Or cette ouverture de potentiel est élargie et dynamisée par la conjonction singulière entre pensée et création : l’expérimentation effective des pistes de recherche à travers la création musicale permet de déplier le voile du social pour composer avec la texture vibratoire du commun. En ce sens, l’élaboration analytique d’une topologie sonore du politique ouvre la voie à diverses formes d’enquête et d’expérimentations créatives qui ont des effets sur le réel, et qui sont potentiellement aptes à accueillir la complexité de ces manifestations évanescentes du commun, et ainsi contribuer à une meilleure compréhension de celles-ci. Qu’est-ce que les sonorités concrètes, matérielles du politique peuvent apporter à la pensée des rapports de force et du vivre-ensemble, et en quoi peuvent-elles inspirer des créations musicales qui permettent d’approfondir cette réflexion de manière singulière?
Pour suivre les pistes ouvertes par ces questions, une mise en relation étroite de la pensée et de la création est de mise : en ce sens, la perspective de la recherche-création s’avère fondamentale, voire incontournable, comme exigée par cette disposition des conditions réflexives : une proposition transversale générant de nouvelles formes d’expériences et de connaissances en mettant l’accent sur les aspects créatifs des pratiques, en particulier les agencements énonçant diverses expressions collectives[13]. La prochaine section vise à montrer, à travers la présentation d’un projet réalisé récemment, comment celle-ci vient à la fois stimuler et ébranler la pensée politique, et plus particulièrement en matière de luttes sociales.
Traces of an Absence
Comme c’est si souvent le cas en matière de recherche-création, le projet Traces of an Absence part d’une occasion : un séminaire doctoral intitulé Curating Difficult Knowledge[14]. Au-delà des multiples considérations soulevées par la notion même de curating, la « connaissance difficile » y fut abordée sous deux angles différents. D’abord, comme ce qui est difficile à connaître, rudement appréhendable par les modes conventionnels des pratiques réflexives – rationalité, intelligibilité, logocentrisme – à l’origine des prétentions hégémoniques du langage, qui se pose trop souvent comme le seul mode d’expression de la pensée, jusqu’à nous rendre inaptes à prêter attention à ce qui ne se réfléchit pas par les mots. Le son constitue en ce sens un de ces « connaître difficile », préservant une hétérogénéité, une résistance à la représentation langagière qui lui confère une ambiguïté constitutive pour les modes traditionnels de théorisation. En tant que mode de connaissance, le son pose d’emblée un défi au textocentrisme[15], ce qui a déjà d’importantes implications politiques. En effet pour De Certeau, porter attention aux gestes et tonalités de la vie quotidienne, dimensions fondamentalement a-textuelles, constitue en tant que tel une expérience de communication fugitive où des sens subversifs peuvent se développer « à l’abri » de la surveillance du pouvoir[16].

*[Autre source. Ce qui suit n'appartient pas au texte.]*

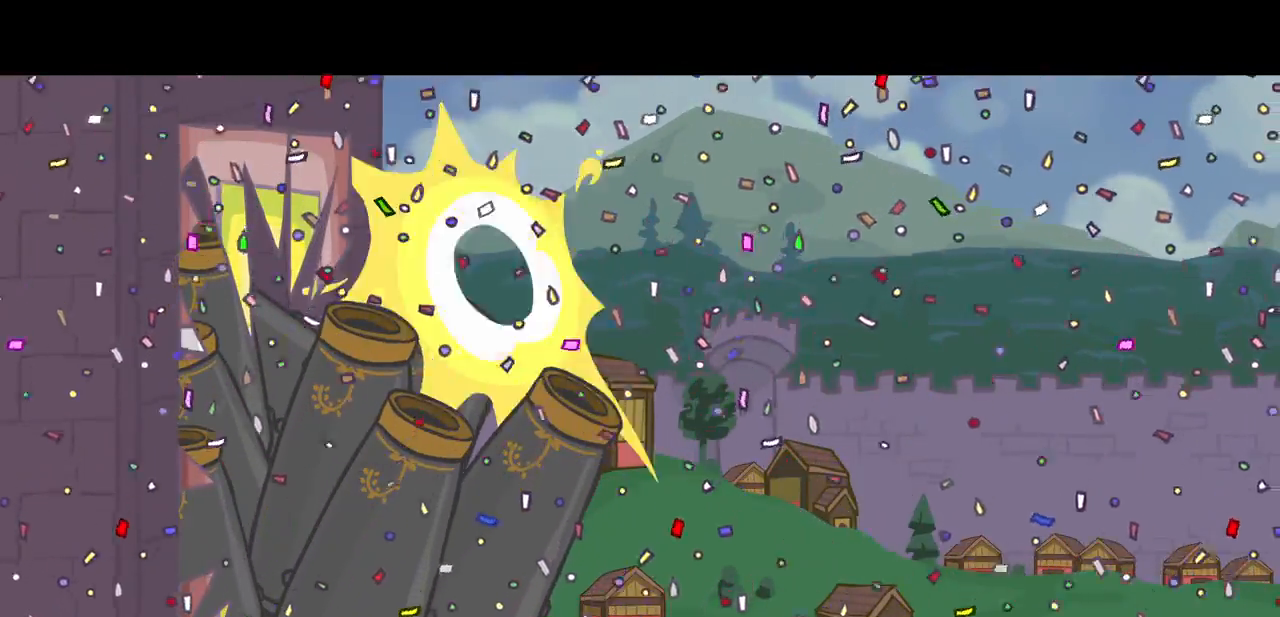
{"keys": ["down", "right"], "events": [[50, "down", "down"], [50, "right", "down"], [100, "right", "up"], [133, "down", "up"], [133, "left", "up"], [283, "left", "down"], [333, "left", "up"], [417, "down", "down"], [417, "left", "down"], [417, "right", "down"], [467, "left", "up"]]}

D’autre part, « connaissance difficile » appréhendée comme troublante, dure, blessante, cette connaissance affectivement chargée qui fait vaciller la position traditionnelle – souvent illusoirement stabilisée – du chercheur, voire même venant troubler les limites même de ce que « connaître » veut dire. Dans une perspective de recherche-création, cette compréhension de la connaissance difficile m’a poussé à aborder la dépression politique, cet état dépressif qui fait écho à des événements politiques marquants, et qui implique diverses formes de détresse psychologique et physique : épuisement, (auto)destruction, suicide…
Le projet Traces of an Absence a donc émergé au confluent de ces deux conceptions du « connaître difficile ». Car la recherche-création semble particulièrement bien positionnée, dans toute la finesse de la tension même qui l’ouvre sur le monde, pour adresser ce type de croisement périlleux. Si j’ai choisi d’adresser ces questions à travers une performance musicale, c’est non seulement parce que cette pratique s’est imposée comme un moyen d’expression privilégié au fil des années, mais peut-être aussi parce que celle-ci est en tant que telle une manière d’accueillir ce sens aussi chargé que générateur qui excède le dicible[17].

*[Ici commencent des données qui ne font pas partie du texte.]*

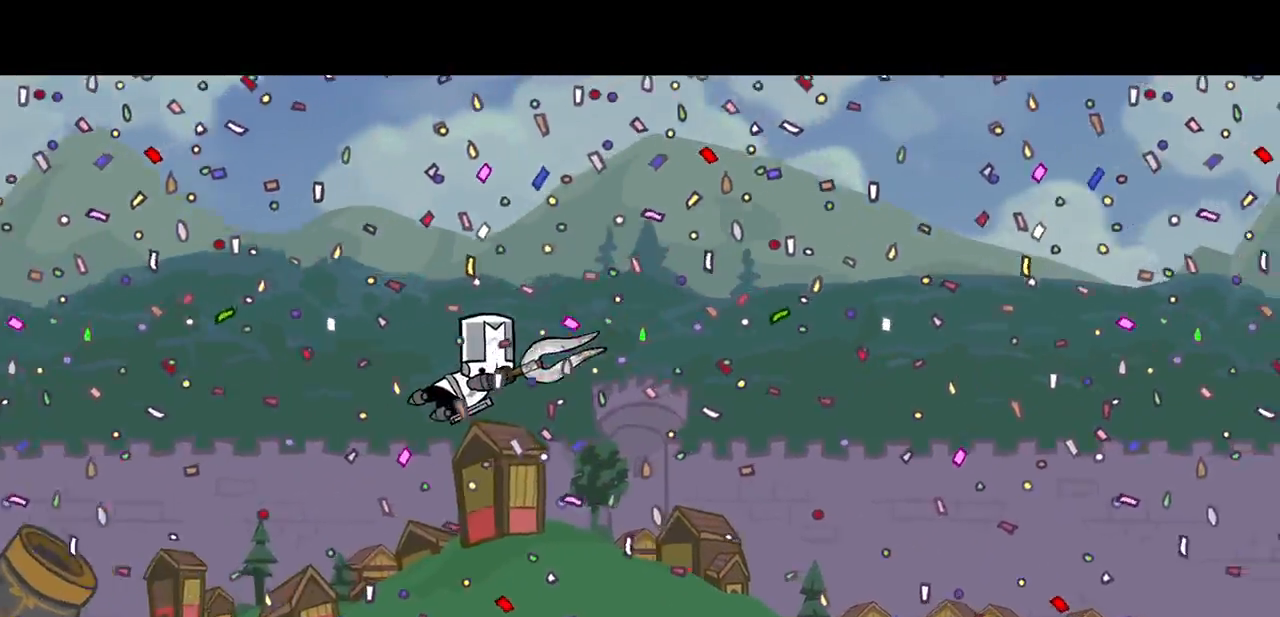
{"keys": [], "events": [[17, "down", "up"], [17, "right", "up"], [150, "left", "down"], [300, "left", "up"], [300, "right", "down"], [383, "right", "up"], [433, "left", "down"], [483, "left", "up"]]}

Mais aussi parce que la recherche-création relève d’un processus immanent de pratique expérimentale au plus près de l’expérience vécue[18], avec toutes les rugosités qu’elle peut impliquer. C’est ainsi que l’exigence académique à présenter un rêve de commissariat (curatorial dream) de connaissance difficile fut l’occasion de prolonger la performance effectuée par un ami en décembre 2012. Ce dernier avait alors, par un agencement habile de dessins et d’effets vocaux, exprimé certaines expériences politiques qui l’avaient marqué durant la grève (étudiante) de 2012 à Montréal[19]. Profondément touché et inspiré par cette performance, j’avais approché cet ami afin que nous collaborions pour poursuivre cette expérience de recherche-création en contribuant en musique et en poésie. Or cette performance n’a jamais eu lieu : l’ami en question s’est enlevé la vie quelques mois plus tard[20]. D’où le rêve de prolonger cette performance inexécutée, de réaliser, en quelque sorte, « ma partie » de cette collaboration impossible, en solo cette fois, ou du moins avec guitare électrique et parole poétique comme seuls accompagnements.

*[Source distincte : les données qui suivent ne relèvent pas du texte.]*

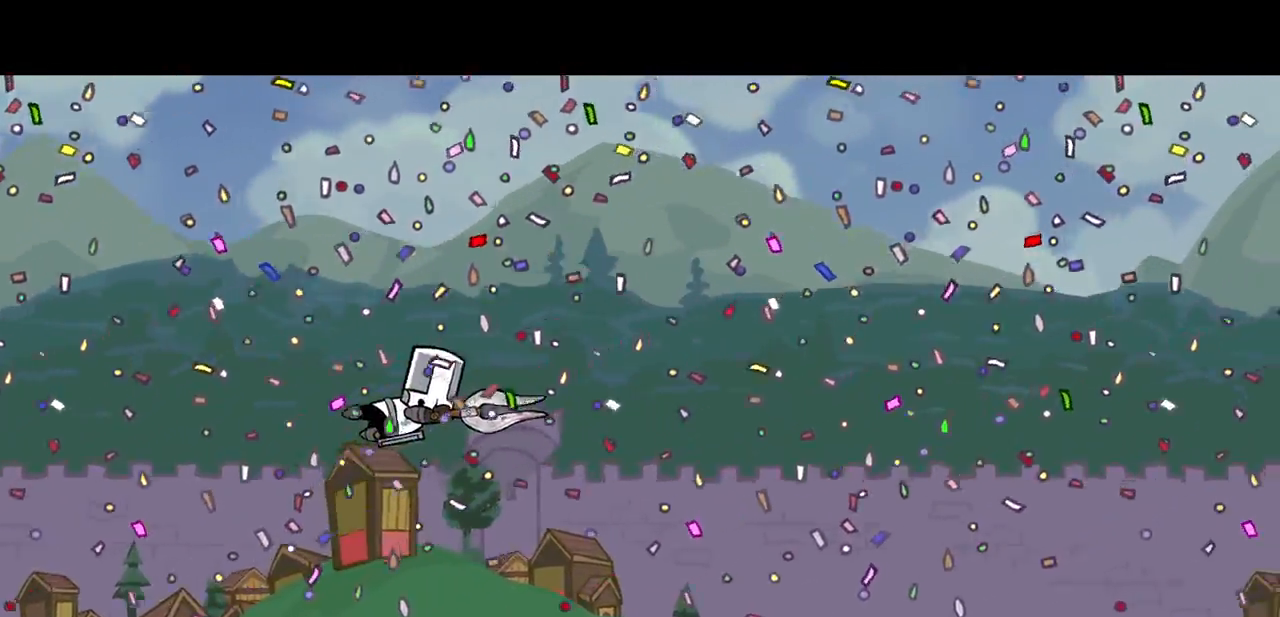
{"keys": ["left"], "events": [[33, "left", "down"], [83, "left", "up"], [83, "right", "down"], [167, "right", "up"], [217, "left", "down"], [367, "down", "down"], [367, "left", "up"], [367, "right", "down"], [400, "right", "up"], [450, "down", "up"], [500, "left", "down"]]}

Lorsque l’on s’approche de cette tonalité tragique des luttes politiques actuelles, une attention toute particulière à la singularité s’impose. Or si la dépression politique, comprise comme la douleur, le sentiment d’impuissance et le ressentiment entourant l’action politique, est toujours singulière, elle doit cependant toujours être considérée comme un pathos socialement produit. La complexité de cette relation appelle donc une démarche soucieuse des dimensions singulières et collectives de la dépression politique. Aborder la manière dont on a collectivement été blessé.e.s sans mettre de côté la texture particulière de chaque plaie implique de se rappeler constamment ce que ce processus exige :
de rencontrer les traces de la vie d’un.e autre […] d’admettre la force d’une telle rencontre sans tenter de définir ou de « connaître » l’expérience de l’autre, et sans perdre le sens de distinction qui lui est propre dans le processus[21].
Traces of an Absence devait donc prendre la forme d’une performance poétique et musicale improvisée, notamment parce que l’improvisation demeure un moyen privilégié d’approcher la singularité des situations. En effet, pour Jankélévitch, l’improvisation musicale fait sentir la zone de contact entre le corps et le monde, elle pousse à s’abandonner au pouvoir singulier et créateur de la corporéité. Cette énergie vitale entretient un rapport fondamental au risque, en forçant une adaptation-éclair aux circonstances sans cesse changeantes, un art d’atteindre l’instant propice, hors de tout contrôle conscient, de toute régularisation rationnelle[22]. L’improvisation implique en quelque sorte une perte de repères pour en trouver d’autres : elle pousse à écouter ses intuitions, à leur faire confiance, développant un autre mode de pensée, une organisation réflexive de son propre rapport au monde qui ne passe pas par les modes traditionnels de la situation spatio-temporelle. En ce sens, elle ouvre la voie à l’affirmation d’une pensée du geste, dans l’irruption de l’instant ; une ouverture qui, comme nous le verrons, peut avoir d’importantes conséquences sur le plan politique.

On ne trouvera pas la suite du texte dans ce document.